Goal. Predict perceptual color (CIELAB) of skin patches from photos taken under varied lighting/exposure using both image content and camera metadata.
We study how image metadata (exposure/ISO/camera) helps predict perceived color under adverse conditions. We compare three fusion strategies (concat, FiLM, cross-attention) and multiple backbones. Our best model reaches ΔE00 = 0.81 (lower is better) on our internal evaluation, where ΔE00 = 1 represents a "just barely noticeable difference".
As all of us have experienced, photos often fail to reproduce true colors, especially under over/under-exposure or challenging illumination. This project targets robust, human-aligned color prediction for skin tones.
We optimize for the perceptual color difference (ΔE00) in CIELAB space, which better matches human vision than raw MSE. Our objective is to assess how much metadata improves robustness across conditions.
- Dataset. 15 sets × 138 images of different skin tones (2,070 images) captured under diverse lighting/exposure, across 3 cameras.
- Adaptive cropping. Gradient-based, outlier-aware cropping to isolate the target patch while avoiding shadows and borders; patch is surrounded by a small background region to provide local context.
- Metadata features. Continuous: brightness / shutter speed / ISO. Categorical: camera ID (embedded).
- Targets. Ground-truth CIELAB color per image.
- Concat (early fusion): CNN features (image) concatenated with MLP features (metadata).
- FiLM (feature-wise linear modulation): Metadata conditions intermediate CNN activations via per-channel affine transforms.

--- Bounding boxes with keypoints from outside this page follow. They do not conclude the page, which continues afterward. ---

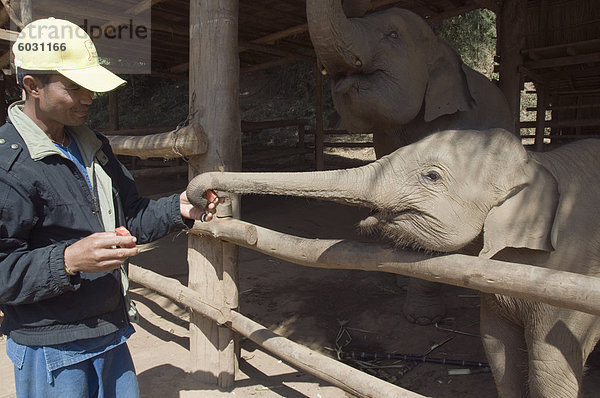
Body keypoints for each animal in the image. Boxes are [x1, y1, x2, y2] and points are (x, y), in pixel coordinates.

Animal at [189, 129, 600, 396]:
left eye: (431, 176)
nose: (204, 197)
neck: (538, 162)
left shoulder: (574, 268)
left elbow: (548, 364)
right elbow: (497, 349)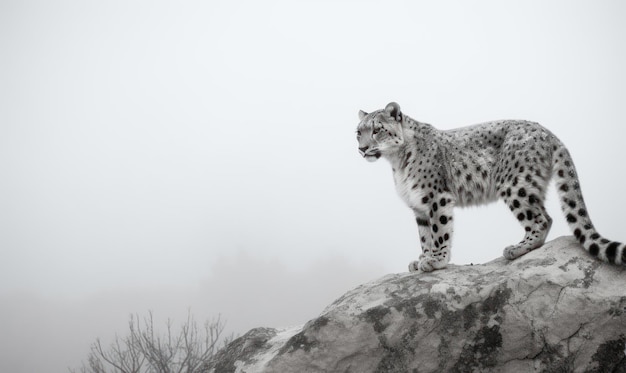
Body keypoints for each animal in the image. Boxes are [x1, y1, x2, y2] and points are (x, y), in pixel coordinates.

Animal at [356, 101, 624, 270]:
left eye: (377, 130)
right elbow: (424, 236)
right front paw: (422, 258)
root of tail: (549, 132)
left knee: (542, 219)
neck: (396, 163)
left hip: (515, 184)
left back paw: (517, 248)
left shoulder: (436, 197)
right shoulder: (419, 207)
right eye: (358, 132)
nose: (362, 148)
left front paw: (436, 261)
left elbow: (439, 231)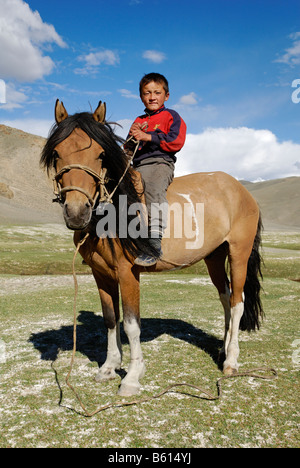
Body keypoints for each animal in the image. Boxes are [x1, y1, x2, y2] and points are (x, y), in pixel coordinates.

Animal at [39, 100, 262, 396]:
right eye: (56, 153)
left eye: (101, 155)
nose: (76, 212)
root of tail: (242, 190)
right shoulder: (101, 274)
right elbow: (110, 319)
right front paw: (109, 367)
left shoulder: (127, 272)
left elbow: (132, 325)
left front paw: (132, 377)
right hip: (214, 257)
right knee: (225, 298)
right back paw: (224, 350)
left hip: (239, 253)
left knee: (237, 302)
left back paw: (232, 361)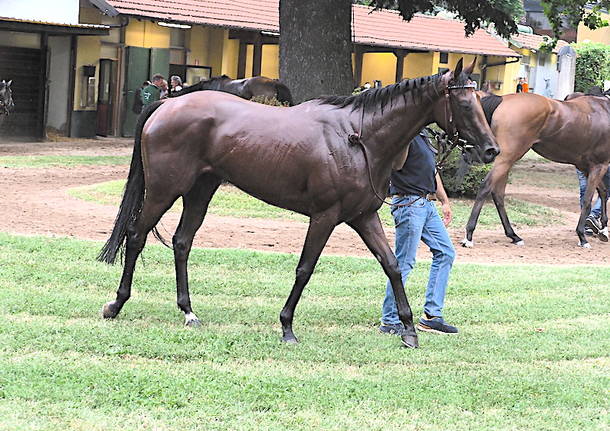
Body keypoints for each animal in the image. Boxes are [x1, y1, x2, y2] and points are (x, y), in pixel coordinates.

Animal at [96, 59, 494, 350]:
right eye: (463, 103)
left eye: (480, 100)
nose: (491, 149)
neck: (358, 137)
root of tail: (168, 102)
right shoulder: (325, 216)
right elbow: (305, 269)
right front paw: (287, 326)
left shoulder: (363, 216)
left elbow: (393, 265)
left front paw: (409, 329)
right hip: (165, 190)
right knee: (136, 235)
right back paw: (116, 304)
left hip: (200, 191)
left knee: (182, 242)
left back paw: (188, 312)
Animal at [456, 91, 608, 248]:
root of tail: (502, 99)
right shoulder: (599, 165)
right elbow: (588, 200)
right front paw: (582, 236)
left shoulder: (586, 167)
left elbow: (603, 192)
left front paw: (603, 229)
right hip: (507, 157)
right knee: (486, 187)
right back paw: (469, 236)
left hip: (507, 160)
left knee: (498, 193)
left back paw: (514, 236)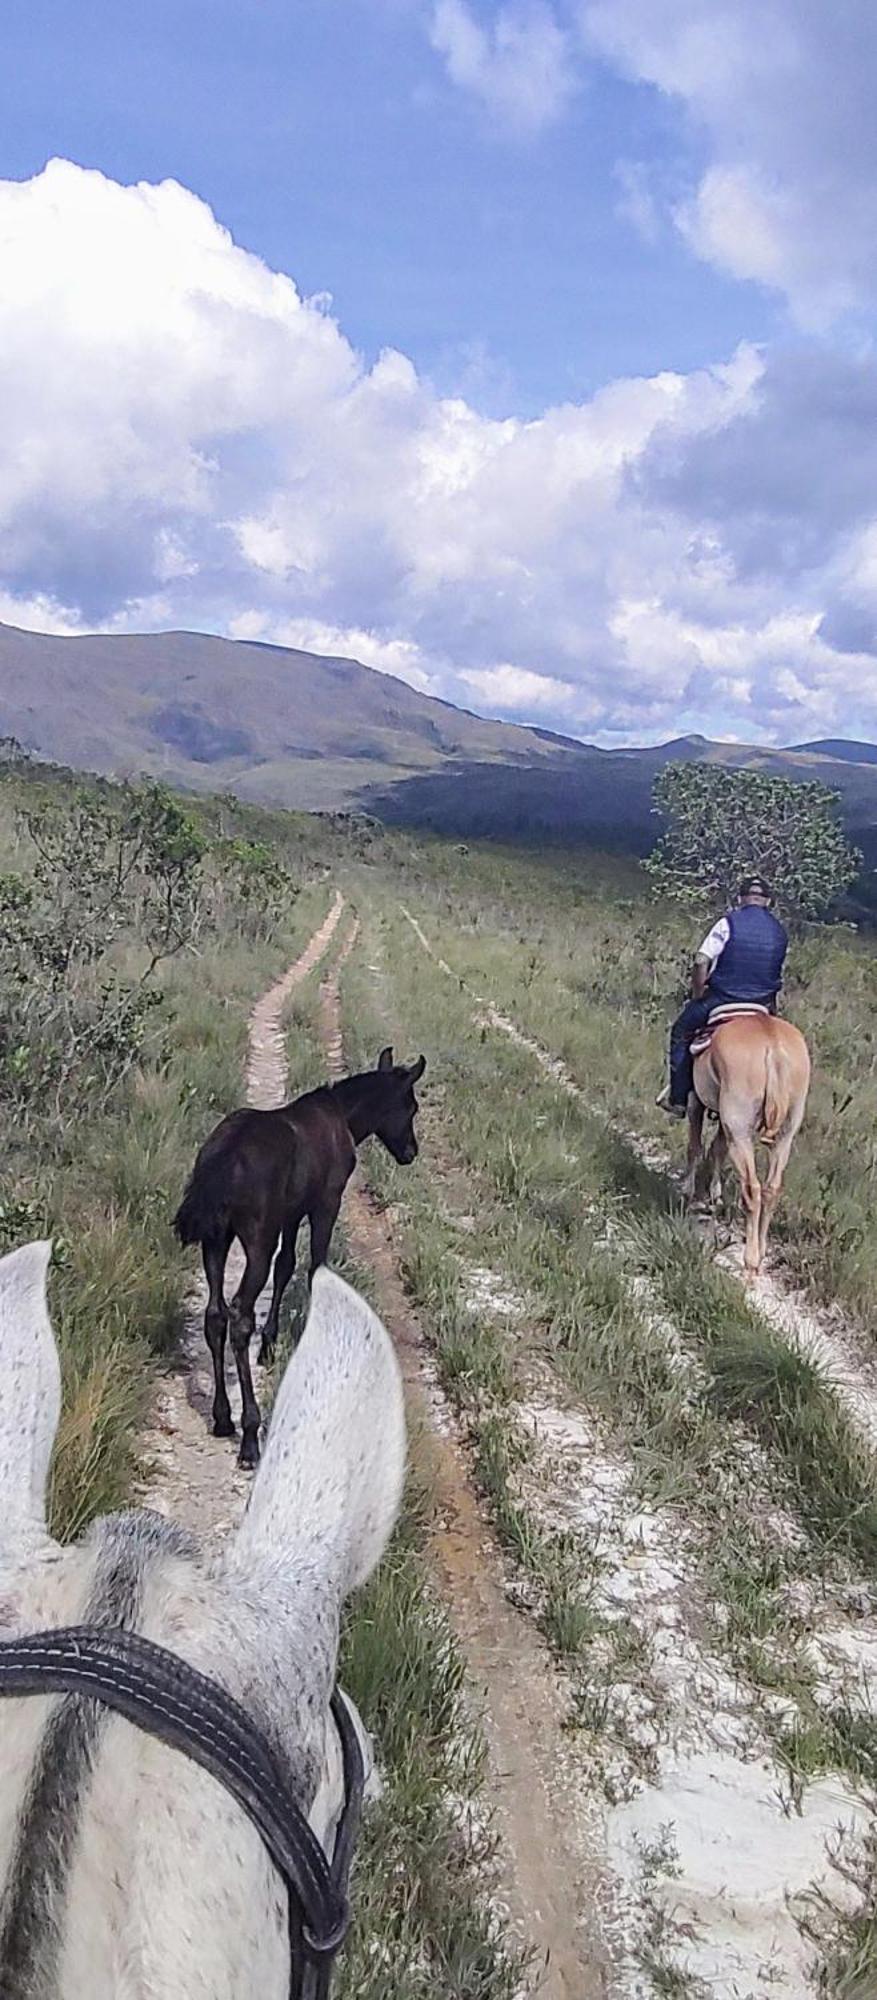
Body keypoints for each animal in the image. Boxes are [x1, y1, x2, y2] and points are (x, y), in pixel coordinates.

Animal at [680, 1008, 812, 1272]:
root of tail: (774, 1050)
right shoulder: (723, 1119)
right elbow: (716, 1149)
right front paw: (715, 1196)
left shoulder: (696, 1101)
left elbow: (695, 1147)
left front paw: (688, 1191)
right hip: (784, 1134)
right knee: (771, 1188)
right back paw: (760, 1251)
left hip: (739, 1130)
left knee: (752, 1188)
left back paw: (750, 1260)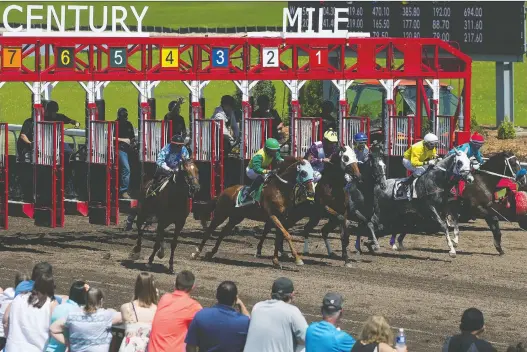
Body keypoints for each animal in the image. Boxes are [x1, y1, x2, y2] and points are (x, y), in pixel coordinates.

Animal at [392, 151, 524, 256]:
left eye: (519, 163)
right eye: (513, 163)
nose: (523, 179)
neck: (482, 182)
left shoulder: (486, 207)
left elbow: (494, 225)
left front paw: (499, 248)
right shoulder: (477, 209)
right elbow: (495, 220)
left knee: (409, 222)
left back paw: (399, 242)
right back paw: (394, 243)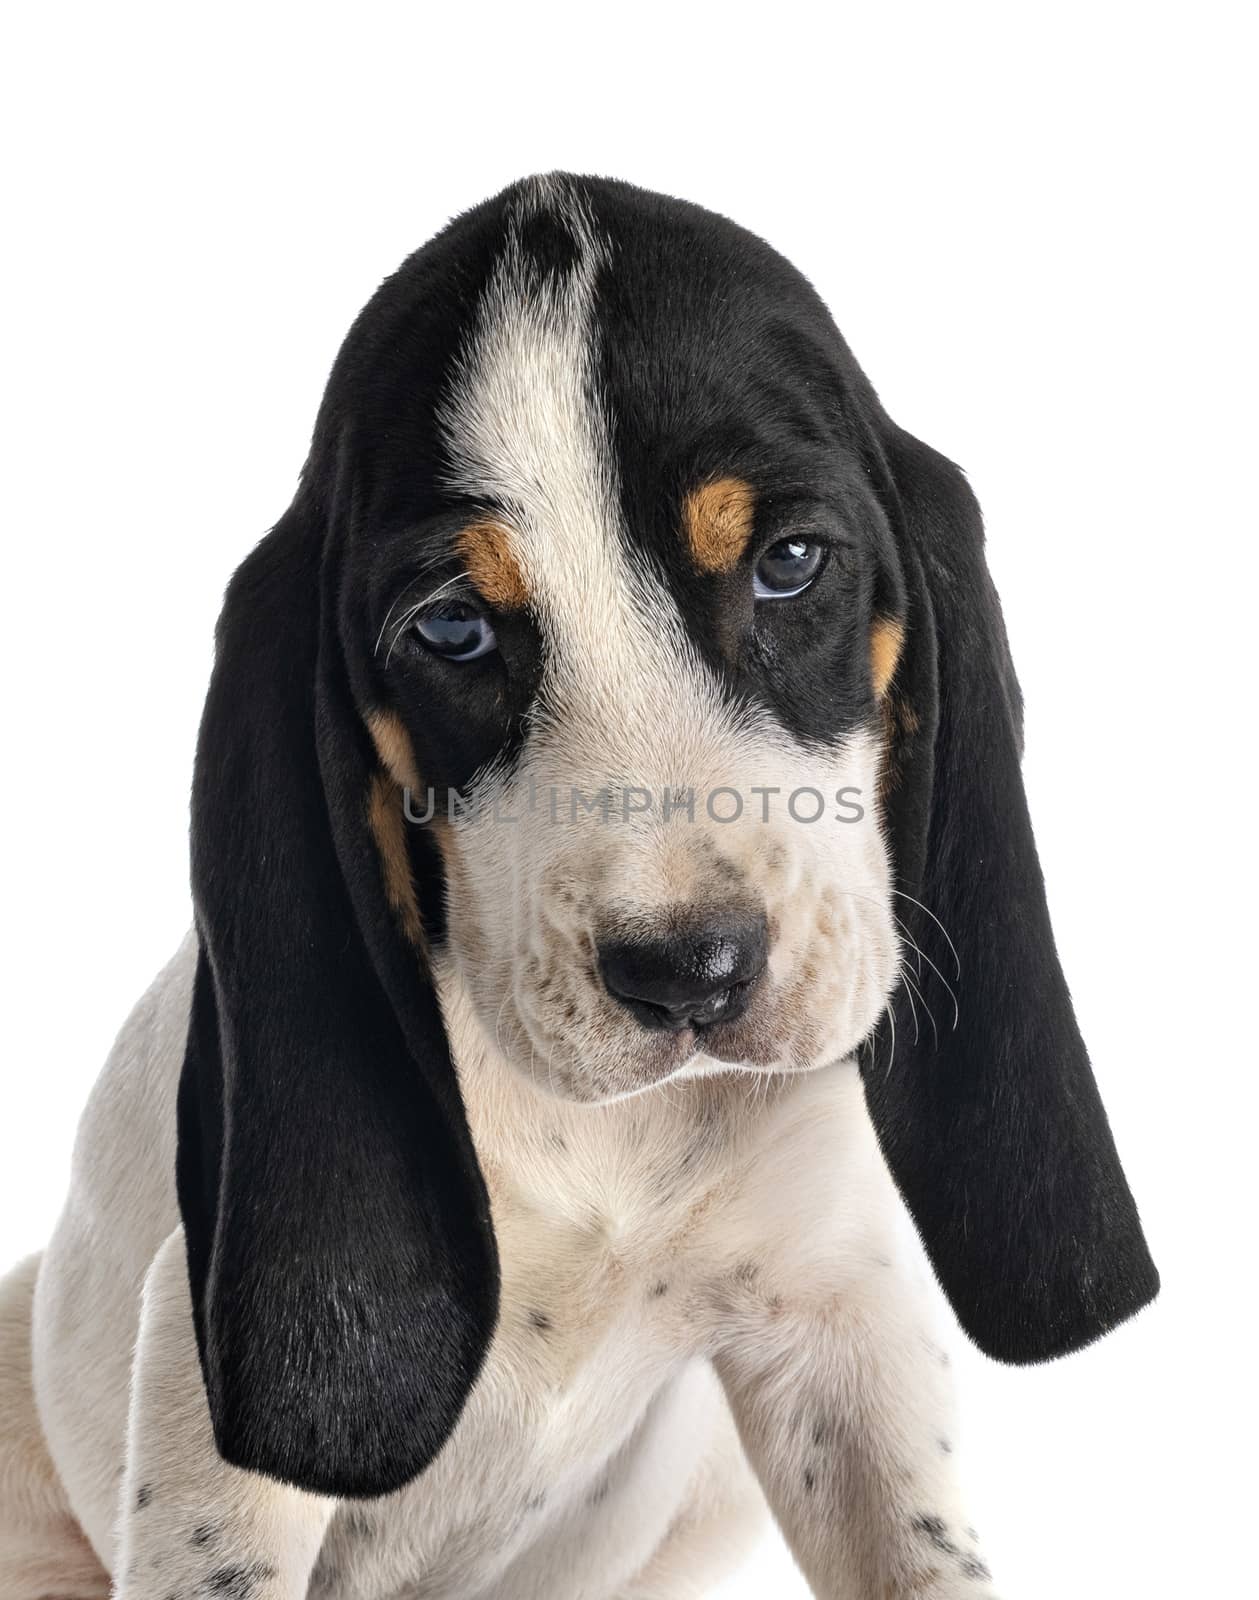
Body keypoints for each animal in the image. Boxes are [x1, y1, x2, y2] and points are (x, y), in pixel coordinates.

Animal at [2, 175, 1164, 1600]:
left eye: (789, 562)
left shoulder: (841, 1312)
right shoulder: (210, 1420)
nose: (689, 974)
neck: (622, 1141)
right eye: (451, 629)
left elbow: (917, 1547)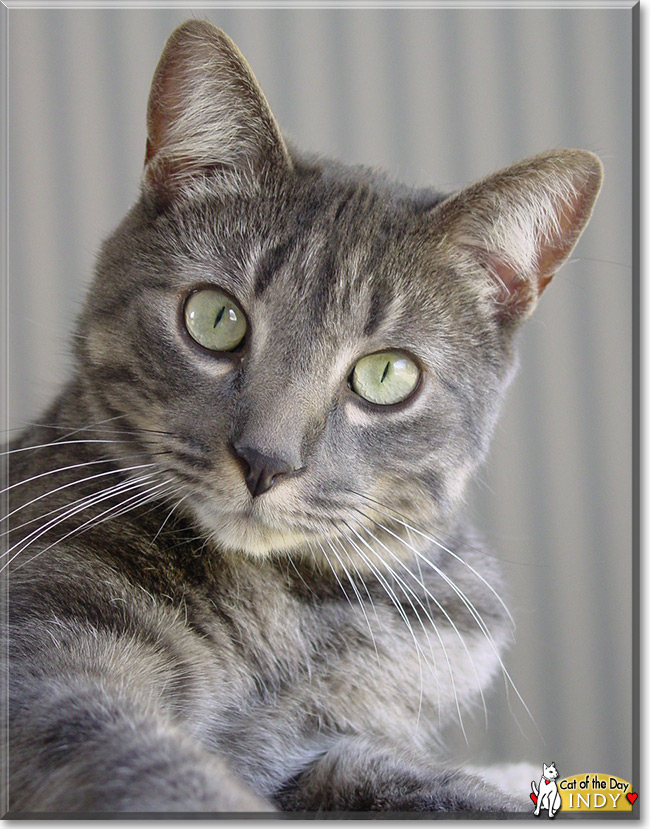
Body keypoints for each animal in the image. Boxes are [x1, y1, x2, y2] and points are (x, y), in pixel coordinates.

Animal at [2, 19, 600, 816]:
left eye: (387, 375)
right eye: (214, 318)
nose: (265, 462)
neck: (293, 611)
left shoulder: (332, 747)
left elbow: (441, 787)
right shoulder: (45, 669)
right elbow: (154, 769)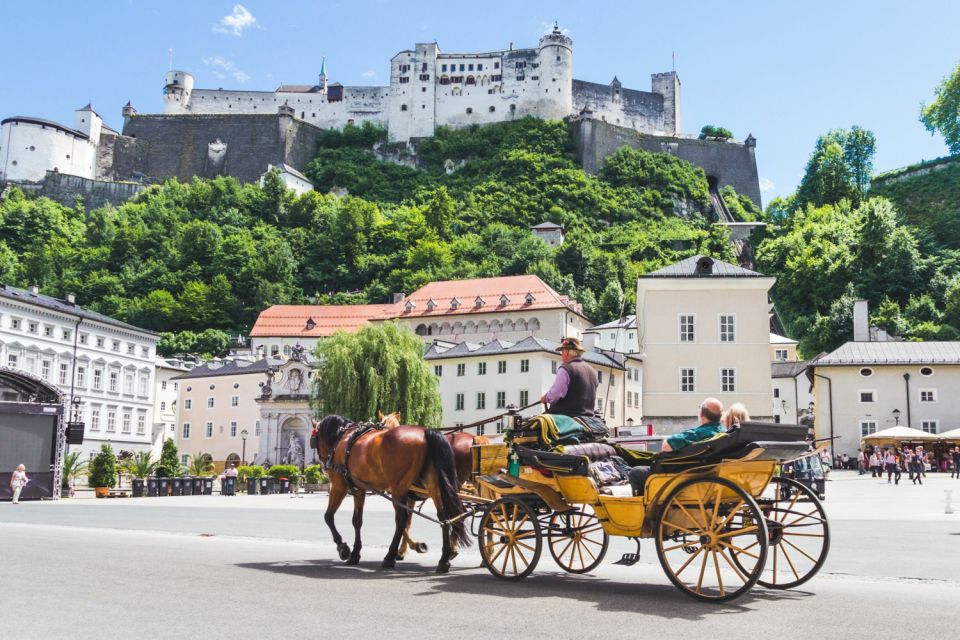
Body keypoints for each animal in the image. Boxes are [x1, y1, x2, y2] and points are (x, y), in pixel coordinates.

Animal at [314, 416, 470, 576]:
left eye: (314, 440)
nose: (323, 466)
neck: (343, 437)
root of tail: (425, 432)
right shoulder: (359, 490)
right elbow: (357, 521)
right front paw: (355, 554)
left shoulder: (339, 486)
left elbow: (328, 516)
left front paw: (343, 548)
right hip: (434, 486)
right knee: (444, 518)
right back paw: (444, 559)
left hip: (398, 488)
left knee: (401, 520)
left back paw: (389, 558)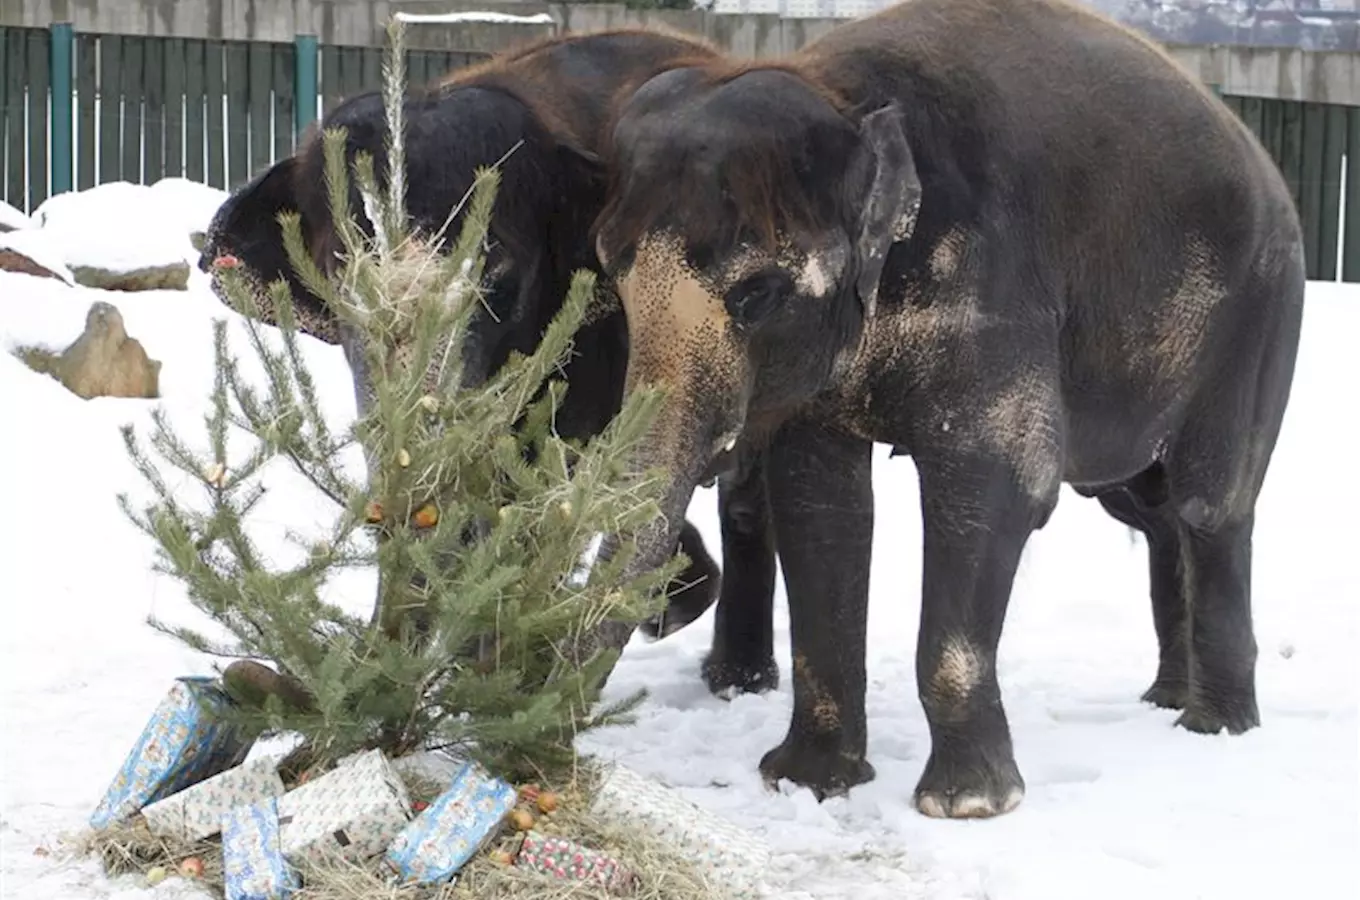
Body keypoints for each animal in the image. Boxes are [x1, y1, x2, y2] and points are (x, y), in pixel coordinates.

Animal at [587, 0, 1305, 821]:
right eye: (609, 271)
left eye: (756, 295)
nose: (666, 611)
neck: (843, 96)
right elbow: (819, 505)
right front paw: (806, 782)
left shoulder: (994, 291)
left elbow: (994, 489)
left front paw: (968, 806)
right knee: (1146, 509)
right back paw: (1164, 701)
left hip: (1259, 315)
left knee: (1208, 506)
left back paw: (1214, 729)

- Cross-attention fusion: Metadata tokens attend to image tokens to exchange information explicitly.
- Image backbones include a lightweight SmallCNN and several timm-style CNNs.
- Metadata MLP + optional text embedding (e.g., device strings).
- Primary: ΔE00 in CIELAB (human-aligned).
- Auxiliary: MSE terms in RGB and/or Lab for smoother convergence.
- Robustness: Huber loss on auxiliary terms; AdamW / cosine LR; brief trials with SGD on ResNet variants.
- Best overall: Cross-attention fusion with focused crops + background context achieves ΔE00 = 0.81 (lower is better).
- Ablation highlights
- Data is king. Biggest gains from focused images, adding background context, and adaptive cropping.
- Metadata helps most without background. Clear improvements in no-BG scenarios and in harsher exposure regimes.
- With background + mean features + larger backbones, metadata gains diminish (convergence/robustness benefits may remain).
- See
presentation.pdffor visualizations of feature comparisons.
Interpretation. Local background context plus mean features capture much of what exposure metadata provides; metadata might be valuable in sensitive or low-context setups.
# 1) Create env (example)
conda create -n ster python=3.11 -y
conda activate ster
pip install -r requirements.txt
# 2) Train / evaluate (examples — adapt paths)
python -m src.engine.sweep \
--config ./configs/bg.yaml \
--auto-summary --analysis --only_full --eval-winners --test_split_file AUTO
# Visualizations and reports
python -m src.analysis.summarize_sweep --ckpt_dir ./checkpoints/sweep/... --out_csv results.csv
python -m src.analysis.visualize_runs --in_csv results.csv --out_dir figs/